The south Arabian navigation history were suggested by Gus van Beek that they are developed through their constant contacts with advanced maritime civilization. According to biblical historiographical research by Charles Henry Stanley Davis, a semitic maritime civilization named Phoenicia which dated from 1100 and 200 BC has long time planted colonies of merchants in Yemen. The prosperity of Gerrhan caused the Yemen and the Phoenician in the opening of Indian route commerce. The Phoenician colonies in Yemen has shipped merchant vessels came from India unloaded their cargoes in Yemen coasts and carried them across the Arabian desert to their hometown in Levant. The Phoenician merchants also settled in Persian gulf in their effort of transporting commodities from India to their hometown. Thus the trade activities between the local Yemenites and the Phoenician has formed a prosper ancient Arab kingdom, Gerrha. The commodities which brought by the Phoenician from Yemen and Persian gulf were transported with Arabian caravan crossing the desert towards Levant.

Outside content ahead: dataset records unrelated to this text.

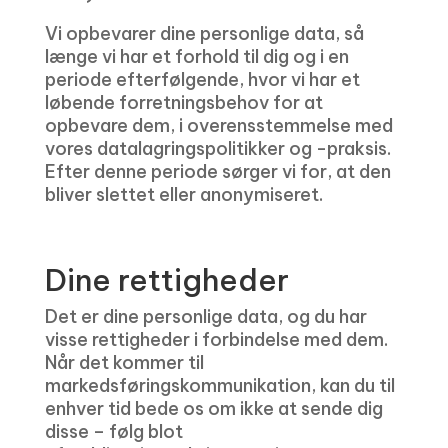
Vi opbevarer dine personlige data, så
længe vi har et forhold til dig og i en
periode efterfølgende, hvor vi har et
løbende forretningsbehov for at
opbevare dem, i overensstemmelse med
vores datalagringspolitikker og -praksis.
Efter denne periode sørger vi for, at den
bliver slettet eller anonymiseret.
Dine rettigheder
Det er dine personlige data, og du har
visse rettigheder i forbindelse med dem.
Når det kommer til
markedsføringskommunikation, kan du til
enhver tid bede os om ikke at sende dig
disse – følg blot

Arab naval trade was contested by the Greeks, who tried to challenge Arab control of maritime trade between India and Egypt during the early Middle Ages. Arab trade persisted during the period, and Greek naval trade dwindled. There were a number of harbors on the Arabian Peninsula, some of which remain in operation. The most important harbors in the eastern Arabian Peninsula were Al-Ubulla, Gerrha and Sohar (Oman). The most important southern harbors were Mocha, Qanë (now Bi'r `Ali, Yemen), Aden, and Muska (Samharam). The most important western ports included al-Sha'ibah, Aylah (Aqaba) and Luwikat Kuma (al-Hawra'). A sea route used by Arabs to reach the Indian subcontinent ran from "The Euphrates of Maysan" to Debal on the Indus River. They would also sail from al-Ubulla, passing Oman and on to India. Those who traveled from the harbors of Yemen, such as the Qanë and "Muza" of Gerrha, would sail directly to India without needing to stop and resupply.
According to Islamic sources, seasonal markets were common across pre-Islamic Arabia, found across a wide number of cities and towns, including in Souk Okaz or Ukaz (Saudi Arabia), Majanna (Saudi Arabia), Dhu'l Majaz (Saudi Arabia), Hubasha (Saudi Arabia), Dumat al-Jandal (Saudi Arabia), Sanaa (Yemen), Aden (Yemen), Suhar (Oman), and al-Mushaqqar (Jordan).